ら

WEEKEND ウィークエンドのらのレビュー・感想・評価

WEEKEND ウィークエンド(2011年製作の映画)
4.1
さすがの映像美!『さざなみ』も『荒野にて』も舞台は田舎だったので、もう少しだけ都会的な地方都市の街並みが堪能できて嬉しい。

異性愛では当たり前に描かれてきた普遍的な恋の悲喜が描かれると同時に、同性愛固有のイシューが繊細に散りばめられ、二人の愛に対する考え方の違いによる衝突と理解が会話の中心になっている。
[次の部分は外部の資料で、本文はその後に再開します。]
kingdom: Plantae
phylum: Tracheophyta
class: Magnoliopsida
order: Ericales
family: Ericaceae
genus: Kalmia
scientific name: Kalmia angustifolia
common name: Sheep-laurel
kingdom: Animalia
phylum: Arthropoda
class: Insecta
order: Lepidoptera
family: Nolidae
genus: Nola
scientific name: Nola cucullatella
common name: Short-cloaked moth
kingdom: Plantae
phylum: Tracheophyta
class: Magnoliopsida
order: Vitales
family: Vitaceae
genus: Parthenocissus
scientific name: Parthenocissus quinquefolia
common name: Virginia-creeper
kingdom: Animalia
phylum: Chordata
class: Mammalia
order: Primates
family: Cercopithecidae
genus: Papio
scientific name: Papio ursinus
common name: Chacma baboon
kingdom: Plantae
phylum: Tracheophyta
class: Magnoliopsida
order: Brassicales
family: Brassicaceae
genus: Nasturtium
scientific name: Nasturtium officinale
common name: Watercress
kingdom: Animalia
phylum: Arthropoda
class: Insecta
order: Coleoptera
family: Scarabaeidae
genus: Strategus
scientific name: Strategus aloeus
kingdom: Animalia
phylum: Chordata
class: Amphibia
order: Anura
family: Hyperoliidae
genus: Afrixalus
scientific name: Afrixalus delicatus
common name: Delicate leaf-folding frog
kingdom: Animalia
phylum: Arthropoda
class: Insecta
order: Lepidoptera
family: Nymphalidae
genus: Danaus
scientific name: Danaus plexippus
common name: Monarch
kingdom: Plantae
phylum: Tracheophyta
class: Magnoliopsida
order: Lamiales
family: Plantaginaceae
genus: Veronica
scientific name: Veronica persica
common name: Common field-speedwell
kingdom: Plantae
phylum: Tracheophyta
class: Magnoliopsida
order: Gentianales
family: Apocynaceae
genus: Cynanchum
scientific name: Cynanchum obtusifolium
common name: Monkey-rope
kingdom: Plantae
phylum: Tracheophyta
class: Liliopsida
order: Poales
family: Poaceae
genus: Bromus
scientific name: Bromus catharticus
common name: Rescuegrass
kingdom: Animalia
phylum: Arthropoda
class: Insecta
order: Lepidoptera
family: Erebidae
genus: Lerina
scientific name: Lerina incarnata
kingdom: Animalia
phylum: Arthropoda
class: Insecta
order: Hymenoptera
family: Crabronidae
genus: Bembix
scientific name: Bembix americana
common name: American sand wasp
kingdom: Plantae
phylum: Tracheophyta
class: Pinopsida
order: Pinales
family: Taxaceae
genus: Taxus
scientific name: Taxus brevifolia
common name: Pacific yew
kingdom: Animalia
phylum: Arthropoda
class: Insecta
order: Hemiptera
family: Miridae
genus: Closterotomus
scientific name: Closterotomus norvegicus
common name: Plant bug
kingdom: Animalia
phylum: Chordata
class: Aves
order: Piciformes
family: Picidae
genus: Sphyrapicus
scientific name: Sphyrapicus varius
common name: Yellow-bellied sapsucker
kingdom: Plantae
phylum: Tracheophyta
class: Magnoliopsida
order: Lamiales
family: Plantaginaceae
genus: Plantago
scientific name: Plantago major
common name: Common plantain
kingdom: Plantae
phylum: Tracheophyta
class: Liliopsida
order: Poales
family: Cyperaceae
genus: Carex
ラストの駅のシーンからエンドロールに至るまでがあまりにも素晴らしく、美しくて震えた。画面外から投げかけられる罵倒とそれに対するトム・カレン(ラッセル)のさりげない反応を覗き見してとらえたようなショット。それをなだめるグレン。走り去る電車。録音を再生するラッセル。「WEEKEND」のタイトルクレジットと引きの構図。エンドロールに流れるジョン・グラントの曲!このシークエンスに完全にやられた。

会話や遊びやクラブのシーンが多いこと、ナチュラルな演技、照明・光の色味、時折ぶった切られて一気にジャンプするような編集、カメラアングルや構図などから『きみの鳥はうたえる』を少し思い出した。

2010年代以降のLGBTQ映画のトレンドを作ったと言われているが、原点にして頂点かもしれない。